Tuesday, January 17, 2012

Two Debuts Reviewed: Myke Cole & John R. Fultz

Reviews of two debut novels hit SFFWorld, as usual, one review from Mark and the other from me. I liked the book I reviewed and well…Mark read the book he reviewed. Let’s start with the good, OK?

Myke Cole’s Shadow OPS: Control Point is a mash-up of Military Science Fiction, Urban Fantasy and Fantasy tropes that I couldn’t put down or stop thinking about long after I finished the novel. I’ll be posting an interview I conducted with Myke in about a week.

Superficially, Shadow OPS: Control Point may seem like just another military science fiction novel, with some of new ingredients. Cole is a better writer and storyteller than that; sure he mixes Urban Fantasy elements into the equation, but deeper themes are woven into the narrative. One of those, and perhaps it is punctuated by Oscar’s black skin color (which is mentioned in passing about 1/3 into the narrative), is the notion that people who manifest in ‘forbidden schools’ and latent people are treated as slaves to the military and government; tools of those in power and not really people at all. Oscar’s internal conflict about this issues stems for a lot of things – for starters, he’s the thing he once hunted. Another is that his whole life was the military and now that’s gone, he isn’t sure what kind of life he can have.

Told in a third person perspective, Cole still conveys the stress and conflict Britton experiences both physically and mentally in a supremely believable fashion. At times I found myself sympathizing with Oscar’s plight, other times, I wanted to whack him upside the head and shout “Just go with it!” It proved frustrating at times, but I’d almost say in a car-wreck kind of way because I wanted to see if Oscar would actually do what he’s told or continue to rebel. I don’t know if this is what Cole intended, but also found myself siding with characters that were likely set out as antagonists – specifically legally empowered magic practitioner Harlequin who was once part of Oscar’s team and then attempted to secure Oscar once he manifested. By novel’s end, the path on which Cole was placing Oscar became more evident and some of his actions that felt a bit frustrating came to a head in a way that made sense for the next steps on his journey.

Mark dove in headfirst to a Heroic Fantasy debut novel being published amidst great fanfare from the fine folks at Orbit, : Seven Princes edited by John R. Fultz:

The plot is basically The Magnificent Seven (or Battle Beyond the Stars, if you prefer), but using Princes instead of cowboys.
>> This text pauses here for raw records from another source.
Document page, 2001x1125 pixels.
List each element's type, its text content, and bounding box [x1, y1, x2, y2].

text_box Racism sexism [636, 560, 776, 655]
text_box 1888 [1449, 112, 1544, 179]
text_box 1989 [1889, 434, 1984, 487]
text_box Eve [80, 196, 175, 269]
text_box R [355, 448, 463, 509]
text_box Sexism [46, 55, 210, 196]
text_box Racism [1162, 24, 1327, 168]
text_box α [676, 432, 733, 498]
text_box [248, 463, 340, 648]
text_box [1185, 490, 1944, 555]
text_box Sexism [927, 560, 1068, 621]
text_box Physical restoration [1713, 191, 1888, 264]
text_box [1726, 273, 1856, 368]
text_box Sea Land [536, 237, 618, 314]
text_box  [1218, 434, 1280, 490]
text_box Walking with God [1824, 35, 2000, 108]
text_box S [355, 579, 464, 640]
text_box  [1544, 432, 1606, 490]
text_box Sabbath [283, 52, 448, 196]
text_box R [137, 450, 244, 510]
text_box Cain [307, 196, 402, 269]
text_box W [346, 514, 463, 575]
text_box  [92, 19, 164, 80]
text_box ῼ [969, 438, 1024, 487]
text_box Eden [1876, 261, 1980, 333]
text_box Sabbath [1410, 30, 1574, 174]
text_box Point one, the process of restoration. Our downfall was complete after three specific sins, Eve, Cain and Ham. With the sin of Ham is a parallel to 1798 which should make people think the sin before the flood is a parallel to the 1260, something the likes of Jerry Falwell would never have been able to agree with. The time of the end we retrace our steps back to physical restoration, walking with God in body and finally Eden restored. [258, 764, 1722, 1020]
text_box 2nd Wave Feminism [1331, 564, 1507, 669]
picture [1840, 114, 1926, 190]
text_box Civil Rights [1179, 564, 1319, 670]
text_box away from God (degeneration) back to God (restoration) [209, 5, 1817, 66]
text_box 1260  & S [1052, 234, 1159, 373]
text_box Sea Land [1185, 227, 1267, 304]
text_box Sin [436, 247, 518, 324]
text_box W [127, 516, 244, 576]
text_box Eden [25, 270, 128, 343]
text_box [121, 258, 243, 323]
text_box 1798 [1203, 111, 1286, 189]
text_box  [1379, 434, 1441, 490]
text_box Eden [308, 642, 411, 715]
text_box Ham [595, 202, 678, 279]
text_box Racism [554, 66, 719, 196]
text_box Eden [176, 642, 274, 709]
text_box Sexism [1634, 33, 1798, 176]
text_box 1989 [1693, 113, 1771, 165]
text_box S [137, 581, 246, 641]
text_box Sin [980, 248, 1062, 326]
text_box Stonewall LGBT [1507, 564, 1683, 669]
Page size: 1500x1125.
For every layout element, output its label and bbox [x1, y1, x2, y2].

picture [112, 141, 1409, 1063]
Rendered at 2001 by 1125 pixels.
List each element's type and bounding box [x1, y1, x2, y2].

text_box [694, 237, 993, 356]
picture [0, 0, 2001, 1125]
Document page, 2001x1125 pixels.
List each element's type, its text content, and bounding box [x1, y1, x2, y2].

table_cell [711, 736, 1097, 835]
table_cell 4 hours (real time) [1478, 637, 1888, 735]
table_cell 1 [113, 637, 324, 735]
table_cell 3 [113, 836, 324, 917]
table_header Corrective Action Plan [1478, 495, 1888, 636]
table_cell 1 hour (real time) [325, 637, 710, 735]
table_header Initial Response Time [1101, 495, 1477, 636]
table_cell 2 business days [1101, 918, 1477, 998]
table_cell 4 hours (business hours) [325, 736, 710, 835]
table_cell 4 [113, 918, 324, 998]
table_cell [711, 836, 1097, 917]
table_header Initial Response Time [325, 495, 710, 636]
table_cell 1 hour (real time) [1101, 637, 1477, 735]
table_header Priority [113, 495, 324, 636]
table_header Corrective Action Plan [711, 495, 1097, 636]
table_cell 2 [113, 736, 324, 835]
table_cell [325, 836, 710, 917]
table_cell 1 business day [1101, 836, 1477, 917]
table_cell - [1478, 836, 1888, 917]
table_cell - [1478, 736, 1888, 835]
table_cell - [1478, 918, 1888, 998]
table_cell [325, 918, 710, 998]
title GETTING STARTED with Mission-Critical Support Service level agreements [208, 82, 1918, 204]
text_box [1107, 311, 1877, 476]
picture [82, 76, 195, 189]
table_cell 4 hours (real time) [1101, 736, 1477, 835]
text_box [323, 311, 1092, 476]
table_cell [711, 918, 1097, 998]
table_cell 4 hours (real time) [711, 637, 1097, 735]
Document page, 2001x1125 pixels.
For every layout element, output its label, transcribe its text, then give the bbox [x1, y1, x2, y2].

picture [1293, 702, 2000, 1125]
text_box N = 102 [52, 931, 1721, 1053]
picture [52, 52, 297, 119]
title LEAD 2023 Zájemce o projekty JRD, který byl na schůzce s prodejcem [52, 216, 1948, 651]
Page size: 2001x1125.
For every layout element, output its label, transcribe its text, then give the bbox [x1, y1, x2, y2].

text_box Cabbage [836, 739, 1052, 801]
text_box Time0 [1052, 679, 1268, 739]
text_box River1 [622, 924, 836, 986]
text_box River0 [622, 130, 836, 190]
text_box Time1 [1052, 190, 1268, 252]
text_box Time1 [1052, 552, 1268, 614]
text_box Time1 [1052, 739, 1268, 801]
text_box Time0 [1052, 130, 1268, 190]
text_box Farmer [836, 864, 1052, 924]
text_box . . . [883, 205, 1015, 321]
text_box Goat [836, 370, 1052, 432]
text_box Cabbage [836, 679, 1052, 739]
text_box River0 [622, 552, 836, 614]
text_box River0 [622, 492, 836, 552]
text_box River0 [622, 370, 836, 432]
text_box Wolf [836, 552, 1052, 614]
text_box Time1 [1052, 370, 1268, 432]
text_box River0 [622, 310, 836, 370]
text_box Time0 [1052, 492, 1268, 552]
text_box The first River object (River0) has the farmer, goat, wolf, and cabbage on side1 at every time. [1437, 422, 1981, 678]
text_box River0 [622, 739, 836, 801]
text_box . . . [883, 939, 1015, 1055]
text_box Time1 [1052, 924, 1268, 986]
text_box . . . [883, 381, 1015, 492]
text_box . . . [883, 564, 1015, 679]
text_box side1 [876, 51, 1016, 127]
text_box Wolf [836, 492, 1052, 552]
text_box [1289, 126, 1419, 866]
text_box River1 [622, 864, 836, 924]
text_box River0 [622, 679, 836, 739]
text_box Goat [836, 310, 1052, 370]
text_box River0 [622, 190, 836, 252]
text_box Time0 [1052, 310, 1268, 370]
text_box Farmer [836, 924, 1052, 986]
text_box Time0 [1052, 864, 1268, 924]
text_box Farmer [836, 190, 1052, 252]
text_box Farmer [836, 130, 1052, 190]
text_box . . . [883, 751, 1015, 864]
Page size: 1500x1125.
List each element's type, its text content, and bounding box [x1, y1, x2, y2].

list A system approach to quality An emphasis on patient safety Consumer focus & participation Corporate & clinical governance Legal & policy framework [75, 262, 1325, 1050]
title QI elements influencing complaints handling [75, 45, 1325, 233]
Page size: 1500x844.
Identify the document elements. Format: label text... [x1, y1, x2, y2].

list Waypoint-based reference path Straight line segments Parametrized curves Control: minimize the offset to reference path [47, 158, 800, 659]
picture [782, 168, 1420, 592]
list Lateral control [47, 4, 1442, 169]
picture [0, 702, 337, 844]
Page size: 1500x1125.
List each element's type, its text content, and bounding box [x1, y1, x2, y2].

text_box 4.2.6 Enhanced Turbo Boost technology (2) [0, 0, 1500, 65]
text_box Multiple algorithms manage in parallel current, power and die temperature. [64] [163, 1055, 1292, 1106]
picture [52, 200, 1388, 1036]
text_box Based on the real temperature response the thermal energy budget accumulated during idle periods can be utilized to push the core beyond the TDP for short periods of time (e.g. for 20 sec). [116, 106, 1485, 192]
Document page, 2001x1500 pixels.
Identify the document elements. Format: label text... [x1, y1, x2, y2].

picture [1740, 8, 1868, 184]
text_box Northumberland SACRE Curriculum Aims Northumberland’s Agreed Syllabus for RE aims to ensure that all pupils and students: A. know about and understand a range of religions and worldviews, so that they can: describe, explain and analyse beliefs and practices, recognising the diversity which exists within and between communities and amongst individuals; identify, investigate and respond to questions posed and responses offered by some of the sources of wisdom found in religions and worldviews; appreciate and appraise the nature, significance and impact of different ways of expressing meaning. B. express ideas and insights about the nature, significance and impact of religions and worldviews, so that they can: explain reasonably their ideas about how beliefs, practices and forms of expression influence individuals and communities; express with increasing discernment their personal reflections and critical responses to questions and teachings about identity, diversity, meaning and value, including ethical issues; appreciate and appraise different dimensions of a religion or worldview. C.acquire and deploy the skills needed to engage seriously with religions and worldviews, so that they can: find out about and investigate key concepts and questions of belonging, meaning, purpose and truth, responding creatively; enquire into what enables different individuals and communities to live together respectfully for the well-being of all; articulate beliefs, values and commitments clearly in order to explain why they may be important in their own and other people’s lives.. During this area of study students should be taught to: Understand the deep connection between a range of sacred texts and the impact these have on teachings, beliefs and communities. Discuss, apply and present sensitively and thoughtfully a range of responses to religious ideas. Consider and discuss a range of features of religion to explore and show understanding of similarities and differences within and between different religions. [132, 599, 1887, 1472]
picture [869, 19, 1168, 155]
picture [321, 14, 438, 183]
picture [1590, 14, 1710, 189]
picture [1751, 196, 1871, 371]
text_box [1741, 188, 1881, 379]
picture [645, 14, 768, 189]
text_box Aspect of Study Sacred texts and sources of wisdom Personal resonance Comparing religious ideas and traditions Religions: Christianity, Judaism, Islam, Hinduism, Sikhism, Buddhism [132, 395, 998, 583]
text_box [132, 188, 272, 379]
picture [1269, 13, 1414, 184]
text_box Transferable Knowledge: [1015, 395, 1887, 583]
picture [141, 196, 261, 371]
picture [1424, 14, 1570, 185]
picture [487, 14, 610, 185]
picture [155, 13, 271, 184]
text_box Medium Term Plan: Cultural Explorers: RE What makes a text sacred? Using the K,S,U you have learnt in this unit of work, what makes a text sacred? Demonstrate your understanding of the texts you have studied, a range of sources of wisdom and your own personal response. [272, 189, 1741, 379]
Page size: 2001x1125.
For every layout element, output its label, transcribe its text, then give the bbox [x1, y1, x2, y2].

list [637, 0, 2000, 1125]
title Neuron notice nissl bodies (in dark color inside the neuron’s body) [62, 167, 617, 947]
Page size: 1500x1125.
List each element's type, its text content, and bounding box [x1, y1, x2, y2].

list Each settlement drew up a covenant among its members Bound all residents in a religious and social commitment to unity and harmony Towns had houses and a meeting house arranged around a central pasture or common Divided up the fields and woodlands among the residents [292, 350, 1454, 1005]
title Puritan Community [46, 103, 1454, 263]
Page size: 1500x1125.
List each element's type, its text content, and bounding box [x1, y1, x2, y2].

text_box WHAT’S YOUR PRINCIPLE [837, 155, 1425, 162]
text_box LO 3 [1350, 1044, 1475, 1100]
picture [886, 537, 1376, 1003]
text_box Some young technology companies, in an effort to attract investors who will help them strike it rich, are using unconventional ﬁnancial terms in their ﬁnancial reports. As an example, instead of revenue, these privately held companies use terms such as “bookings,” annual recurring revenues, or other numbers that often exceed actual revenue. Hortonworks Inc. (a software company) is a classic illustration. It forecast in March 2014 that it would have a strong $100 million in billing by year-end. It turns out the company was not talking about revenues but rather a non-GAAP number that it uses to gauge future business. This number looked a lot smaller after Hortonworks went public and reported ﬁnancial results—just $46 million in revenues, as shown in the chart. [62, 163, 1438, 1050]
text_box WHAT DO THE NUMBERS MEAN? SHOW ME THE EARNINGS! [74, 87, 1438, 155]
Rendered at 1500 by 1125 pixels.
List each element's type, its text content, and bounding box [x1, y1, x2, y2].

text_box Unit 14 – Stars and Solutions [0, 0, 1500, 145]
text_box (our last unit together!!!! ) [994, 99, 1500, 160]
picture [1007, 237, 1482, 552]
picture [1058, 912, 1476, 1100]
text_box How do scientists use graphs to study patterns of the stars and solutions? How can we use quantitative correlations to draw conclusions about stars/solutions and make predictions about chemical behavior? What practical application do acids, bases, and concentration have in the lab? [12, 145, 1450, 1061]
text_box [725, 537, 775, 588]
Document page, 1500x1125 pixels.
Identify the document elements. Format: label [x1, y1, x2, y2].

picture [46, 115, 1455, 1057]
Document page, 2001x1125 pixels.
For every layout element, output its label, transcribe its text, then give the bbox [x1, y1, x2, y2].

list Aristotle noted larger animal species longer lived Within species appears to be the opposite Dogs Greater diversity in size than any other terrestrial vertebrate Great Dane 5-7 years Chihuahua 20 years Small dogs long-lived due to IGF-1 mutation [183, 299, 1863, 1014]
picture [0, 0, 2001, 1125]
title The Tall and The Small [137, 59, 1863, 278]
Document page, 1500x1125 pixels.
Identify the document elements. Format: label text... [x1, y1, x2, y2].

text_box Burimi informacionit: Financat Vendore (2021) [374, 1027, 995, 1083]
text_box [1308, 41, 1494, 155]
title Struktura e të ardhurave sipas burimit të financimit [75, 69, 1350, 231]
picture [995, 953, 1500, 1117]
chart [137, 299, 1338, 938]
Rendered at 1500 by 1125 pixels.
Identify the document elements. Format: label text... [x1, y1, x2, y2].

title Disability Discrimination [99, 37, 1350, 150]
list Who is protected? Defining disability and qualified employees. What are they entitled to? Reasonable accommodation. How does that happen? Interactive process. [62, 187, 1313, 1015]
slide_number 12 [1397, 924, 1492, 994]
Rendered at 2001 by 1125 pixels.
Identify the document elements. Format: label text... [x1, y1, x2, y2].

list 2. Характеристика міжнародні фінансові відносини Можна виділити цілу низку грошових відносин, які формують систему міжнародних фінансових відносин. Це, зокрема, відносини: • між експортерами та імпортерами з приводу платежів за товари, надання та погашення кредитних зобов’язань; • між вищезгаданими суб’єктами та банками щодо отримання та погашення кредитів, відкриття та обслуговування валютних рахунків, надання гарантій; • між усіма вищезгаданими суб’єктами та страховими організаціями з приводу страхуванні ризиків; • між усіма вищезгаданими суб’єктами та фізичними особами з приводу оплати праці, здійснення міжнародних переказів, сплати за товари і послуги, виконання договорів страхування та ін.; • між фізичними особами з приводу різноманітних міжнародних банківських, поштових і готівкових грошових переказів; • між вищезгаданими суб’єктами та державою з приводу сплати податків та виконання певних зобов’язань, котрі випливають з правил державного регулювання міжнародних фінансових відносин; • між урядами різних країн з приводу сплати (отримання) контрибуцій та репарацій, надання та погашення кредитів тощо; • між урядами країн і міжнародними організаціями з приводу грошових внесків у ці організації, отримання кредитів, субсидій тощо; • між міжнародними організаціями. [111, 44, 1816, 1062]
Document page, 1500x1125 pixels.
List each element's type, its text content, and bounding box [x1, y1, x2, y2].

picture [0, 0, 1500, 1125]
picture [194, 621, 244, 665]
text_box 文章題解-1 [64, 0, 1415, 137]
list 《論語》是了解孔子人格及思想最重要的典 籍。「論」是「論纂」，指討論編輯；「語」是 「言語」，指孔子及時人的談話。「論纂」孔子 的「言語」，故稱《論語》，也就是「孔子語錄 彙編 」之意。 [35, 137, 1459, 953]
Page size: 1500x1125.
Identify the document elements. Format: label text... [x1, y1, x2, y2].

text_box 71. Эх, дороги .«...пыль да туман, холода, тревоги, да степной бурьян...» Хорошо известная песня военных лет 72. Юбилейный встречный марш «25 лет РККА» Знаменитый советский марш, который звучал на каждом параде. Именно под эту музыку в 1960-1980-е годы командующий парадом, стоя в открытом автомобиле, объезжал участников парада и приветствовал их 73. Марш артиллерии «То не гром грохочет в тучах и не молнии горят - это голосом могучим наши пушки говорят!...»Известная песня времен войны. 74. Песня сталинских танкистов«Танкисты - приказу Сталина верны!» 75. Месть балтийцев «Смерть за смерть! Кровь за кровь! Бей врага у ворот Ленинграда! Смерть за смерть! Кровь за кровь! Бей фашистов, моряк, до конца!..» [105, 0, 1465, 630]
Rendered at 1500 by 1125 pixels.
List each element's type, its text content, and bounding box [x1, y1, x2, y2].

Prince D’zan’s father, King Trimesqua, is slain by an army of the undead resurrected by Elhathym, a mysterious stranger who claims he has come back to reclaim the court of Yaskatha.

The only survivors of the massacre, D’zan and his bodyguard Olthalcus escape and try to enlist support and so reclaim the village kingdom. He enlists six other cowboys Princes to his cause. The duo travel to New Udurum to seek help from The Princes of Uurz – Tyro, the natural leader, and Lyrilan, the scholar - who pledge their support. Travelling to seek help from the Giant King Vod, they find that the King has abdicated, leaving the Kingdom in charge of his Queen, Shaira, with the help of their sons Fangodrel, Tadarus and Vireon, and daughter Sharadza. Lastly, Andoses, heir to the throne of Shar Dni, makes up the seventh. Together they go, in order to defeat the evil sorcerer and get D’zan back to where he rightfully belongs. Sharadza goes off to learn sorcery and be a witch in order to help.

I really wanted to like this one. Sadly, in the end I was disappointed, but in my opinion it’s not as bad as some would have it. The pace is a little uneven, but it moves along at a fair clip. It’s solidly written, but, in the end, commits the sin of being quite interchangeable with other Fantasy books out there.


Justin said...

Looks like you guys saw the same things I did. Shame about 7 Princes, like Mark, I really wanted to like it.

RobB said...

I wanted to like the book, too. Sadly, it didn't work enough for me to even finish.